Graham Platner, a phony populist, rebranded rich kid, and self-described communist, is now the Democrats’ presumptive nominee for U.S. Senate in Maine. Barring unforeseen events, he will face centrist Sen. Susan Collins (R-ME) in November’s general election. He currently leads her in the polling average (though it’s always worth noting that Collins famously trailed in every single public poll before comfortably winning reelection in 2020).
Platner is a candidate with an extraordinary amount of baggage, which Democratic base voters have eagerly embraced as features, not bugs. Their own party’s incumbent governor didn’t stand a chance in the primary race, as she couldn’t compete with his Nazi tattoo, profane “authenticity,” and full-blown, belligerent policy extremism. She dropped out last week. Democrats want him. His chorus of defenders is left dismissing and downplaying his Nazi tattoo in various ways, claiming that he’d emerged from a “rough period” in his life. He’s “struggled” in his past, they admonish voters, evidently unaware of the very awkward historical reference that particular word choice invites.
Others pretend that he didn’t really understand the meaning or history behind his tattoo, which has been one of his shifting excuses for why he selected the well-known Nazi image to be permanently inked on his body (he later tried to blame U.S. military culture). For reference, one conservative writer notes that the “Totenkopf” image is “not just a Nazi symbol. It’s very specific. The tattoo of [Totenkopf] that he has on his chest is of the Nazi watch guards who stood over concentration camps watchtowers and purposely shot Jews at will from within those walls.”

Platner has recently stated that he was “appalled” to learn of his tattoo’s Nazi symbolism, explaining that he simply thought it was a cool-looking, generic skull and crossbones. There’s just one minor problem with this spin: It’s demonstrably untrue. A CNN investigation found that Platner acknowledged the Nazi connection for years, in private conversations and online postings. The article cites two acquaintances who confirm that Platner spoke about the Nazi connotations years before the present controversy.
Add to the mix Platner’s own former campaign manager, who quit working for him and refused to sign a lucrative nondisclosure agreement. “Graham has an antisemitic tattoo on his chest,” she wrote in a social media post, and “he knows damn well what it means.” Again, that is the woman who was running his campaign. Platner chose his Nazi tattoo, lied about his Nazi tattoo, apologized for and covered up his Nazi tattoo (upon “discovering” what it was), then effectively un-apologized for it when he realized his core supporters either don’t care or affirmatively love it. Apropos of nothing, Platner has also become an obsessive and virulent critic of Israel, the world’s lone, tiny Jewish state, a prerequisite for “progressive” adoration these days.

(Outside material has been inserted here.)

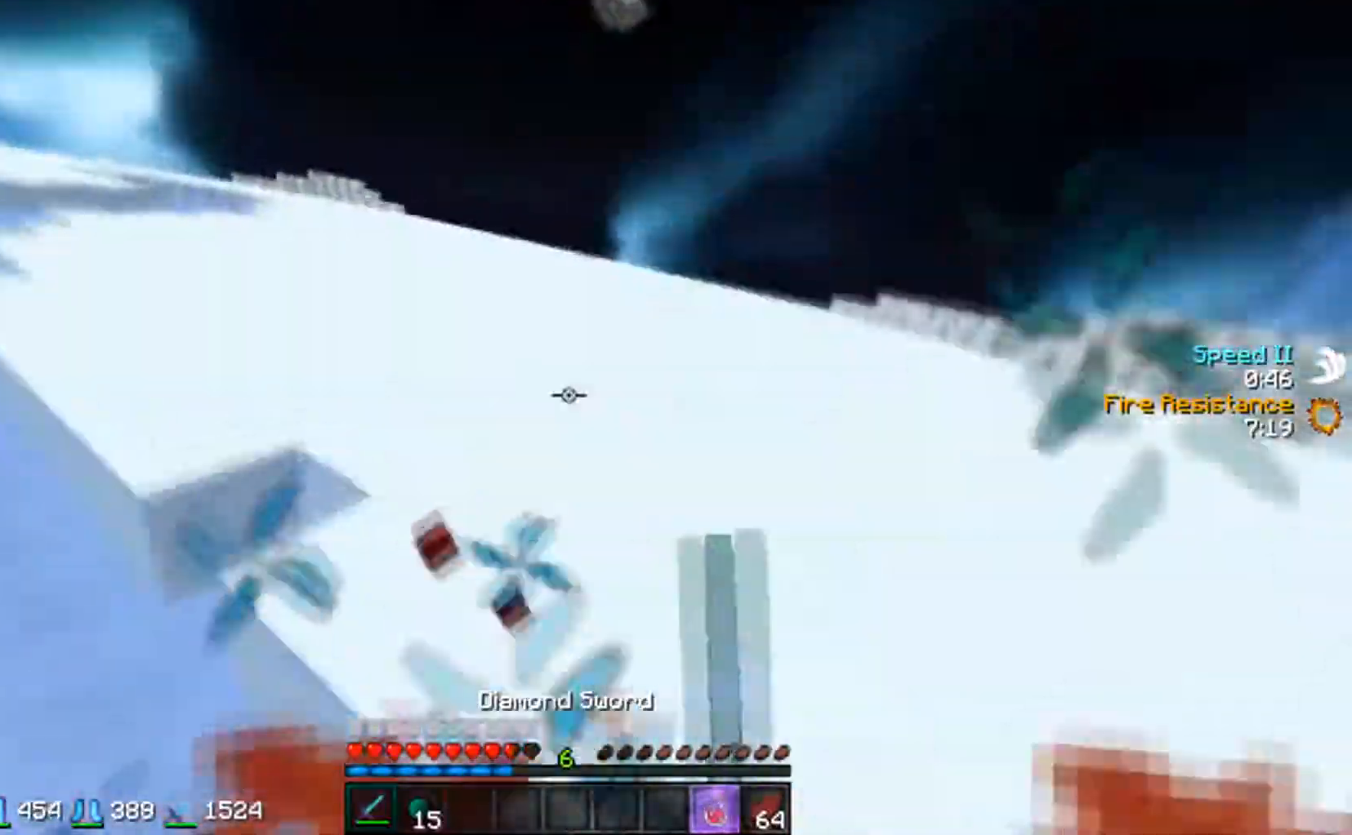
{"keys": ["w"], "mouse": ["left"], "events": [[17, "a", "down"], [17, "mouse_left", "down"], [67, "mouse_left", "up"], [117, "mouse_left", "down"], [217, "a", "up"], [217, "mouse_left", "up"], [317, "mouse_left", "down"], [433, "mouse_left", "up"], [467, "mouse_left", "down"]]}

Anti-American Communist streamer Hasan Piker, who said America deserved 9/11, has publicly praised Platner’s long-standing “pro-Hamas” views (his phrasing, meant as a compliment). Platner has also “promoted a social media post from the neo-Nazi Holocaust denier Stew Peters, and he also sat for a lengthy interview with antisemitic conspiracy theorist Nate Cornacchia, claiming he was a longtime fan,” as chronicled by Philip Klein.
None of us can have perfect knowledge of what resides in Platner’s heart, but we do know what is tattooed on it. The demands that people move past this serious judgment and character red flag, among several others, are particularly rich coming from a political party that routinely and baselessly smears its opponents as Nazis. But their guy’s Nazi tattoo requires nuance, you see. “People can change,” leftist commentators bleat, urging a level of forbearance and forgiveness they would literally never extend to a Republican candidate. “Mainstream” Democrats seem to have made their peace with all of this. They want control of the Senate, so just win, baby. He may be a Nazi tattoo Communist, but he’s their Nazi tattoo Communist. Relatedly, what becomes of their hectoring, utterly empty “Country Over Party” sloganeering remains to be seen.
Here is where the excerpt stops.